## DOCUMENT SEGMENT
◇ ◇ ◇

Right now we are waiting to see if Bill wants us to run the registration. The last email I had from him said they would probably need to run it, I expect to hopefully have an answer from Bill today, so we’ll probably have that registration info by tomorrow.

 

Jason

So if you know of Church IT Consultants that might want to take advantage of this, let them know.

Ok, today we’ve got Dean and a couple other guys from ACS Technologies and we’re gonna ask them to give us the behind-the-scenes of ACS as far as routers and switches and sans and storage and all that good stuff. So Dean, do you want to introduce who else is on the phone first?

 

Dean

Sure, we’ve got Josh Wise who was with me at the Roundtable in Kansas City, and also have one of [Time Stamp00:04:38] my other Senior Network Administrators James Munn (sp). James and Josh really keep this place running, they know the ins and out, they are here to answer your questions. I’m just here because you know me. 

 

Hello from James and Josh

 

Jason

What is your position Dean?

 

Dean

I’m the IT Director for ACS both on corporate side and on the client side, it’s my responsibility also to make sure all our website servers are up, and access servers are up, we do an on-demand system, anything that is hosted out of our Florence and Charlotte locations, I’m responsible for all the computers, technology, and so forth. James and Josh also split that fence, there are 25 people in IT here, 23 of them are on one side of the fence or the other, either on the client side or the corporate side, but the 3 of us work on both sides, depending on what the problem might be.

 

Jason

Tell them what ACS Technologies is.

 

Dean

ACS Technologies is a church management software and solutions provider. We work with churches of all sizes, we originally and for the vast of our history had desktop application products, just in the last 7 or 8 years really started moving everything over to the web front. We’ve got several thousand churches using our web products, and close to 45, 000 churches using our desktop products. We know about desktops and global policies and Internet connections and routers and firewalls, so it’s what we live for. We do it for the churches that don’t have IT staff, for the most part. We are here to support you.

 

Jason

What I’d like to do is to do an outside to inside look at the technology you use to make ACS run starting with you win connections and offsite data center. Maybe start there.

◇ ◇ ◇

## PROBLEM 1
In the ACS Technologies transcript, how many people work in IT at ACS?
## PROBLEM 2
Carry on the ACS Technologies transcript from its last line, writing what comes next in the conversation.

◇ ◇ ◇

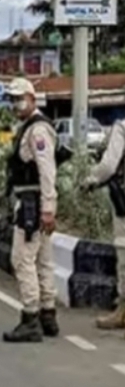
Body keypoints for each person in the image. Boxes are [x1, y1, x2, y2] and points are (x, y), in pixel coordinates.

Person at [2, 78, 60, 343]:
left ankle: (31, 317)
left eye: (19, 98)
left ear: (32, 98)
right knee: (43, 260)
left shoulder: (37, 130)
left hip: (32, 202)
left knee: (22, 259)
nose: (15, 104)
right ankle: (48, 314)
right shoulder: (29, 126)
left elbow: (47, 170)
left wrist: (48, 208)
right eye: (12, 99)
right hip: (34, 200)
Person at [86, 117, 125, 332]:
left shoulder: (122, 127)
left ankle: (122, 313)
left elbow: (109, 166)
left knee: (124, 254)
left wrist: (91, 180)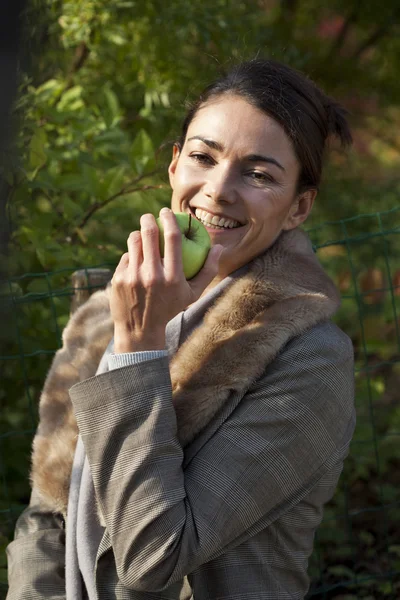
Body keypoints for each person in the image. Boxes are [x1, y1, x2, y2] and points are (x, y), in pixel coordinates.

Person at [6, 58, 356, 599]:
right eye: (203, 157)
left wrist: (138, 350)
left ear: (298, 207)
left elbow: (154, 559)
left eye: (259, 174)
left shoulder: (310, 359)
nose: (218, 190)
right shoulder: (108, 308)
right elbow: (48, 511)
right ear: (174, 166)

◇ ◇ ◇

## WRITTEN RESPONSE 1
25 people.

## WRITTEN RESPONSE 2
Dean

We [Time Stamp00:08:34] started out everything hosted from the web perspective we had put in a data center located in Atlanta, Ga. That was a great move for us but it was 5 hours away, it didn’t make sense for us to everything where we couldn’t get to it. So we began building the infrastructure in Florence to support it. Of course the first question from any church who understands the Internet, how many connections to the Internet do you have, what size are the connections, are they redundant, are they bound together to look like one [connection]. We had to build all that and the company we chose to help us do that was F5. It’s been a great solution for us, we are on our second instance of F5, we are getting ready to bring up new ones. We have two main Internet connections into our building, we had Time Warner who was our provider here locally bring us a dark fiber in so they can run up to 100 megabits per second into our building, and Bellsouth, who is now AT&T has another connection into our building, we are on a smart ring with them around the city, so we have 2 connections bound together. We were figuring up yesterday, I think we are running at 65 megabits right now combined. We had Time Warner bring us a second connection.

 

Josh/James

We had Time Warner because we had so much Internet traffic, we needed a dedicated connection to Internet, so we brought in another 20 meg.

 

Dean

And all that split out F5. The F5 handles which traffic goes down which connections. It’s a really sweet thing to monitor. Right now we are running a little over 13 megs per second in and out.  Today maximum [Time Stamp00:11:27] looks like around 50%. Could be 100s of megs of video or audio or stuff like that. We host all these websites so literally every church, contributions, online giving, things like that. We also have equipment running in Charlotte as well because we needed an offsite location.  That’s a little bit about our Internet connections. 

Jason

If anybody has a question, just hop it.

 

Sp

You mentioned live store? It is my understanding there is not a security solution for the data in transit to the live store server, correct? Is that a plain ftp transport to the live store server, that’s why we declined.

 

Dean

That’s right as of today, funny you mentioned that, literally the last 3 days we have been trouble-shooting our F5 units because the F5s are the reason the secure ftp traffic is not allowed, and we can’t find a solution, which is why we are deploying the new F5 solution to resolve that issue. The code is already in the client to turn on the secure ftp, just right now, our F5s don’t support it.

 

Jeremie

How many links do you have coming in through that F5 box?

 

Dean

From the Internet, we have 3 connections coming in. Different speeds.

 

Jeremie

Are you having good luck with that? What advantages do you get with that instead of just a router and some load-balancing?

 

James/Josh

Basically with the F5 device, we can take two diverse paths to the Internet and combined them so it’s gonna look like one. The F5 device is smart enough to say when you do a resolution, it’ll pick which path is the best and give you that path.  We have the roadrunner connection, if you try to make a connection into our system, when you ask the F5 which path to take, it will pick the one with the most bandwidth or however we set up the load-balancing ratio and it will [Time Stamp00:14:46] then give back the credentials or the IP addresses to come down the correct one.

 

Jeremie

So does that have to be the authoritative DNS for your whole system?

 

James/Josh

Not for your entire system, you can delegate just the pieces you want to delegate to the F5 unit and let it handle just the pieces you want to load-balance.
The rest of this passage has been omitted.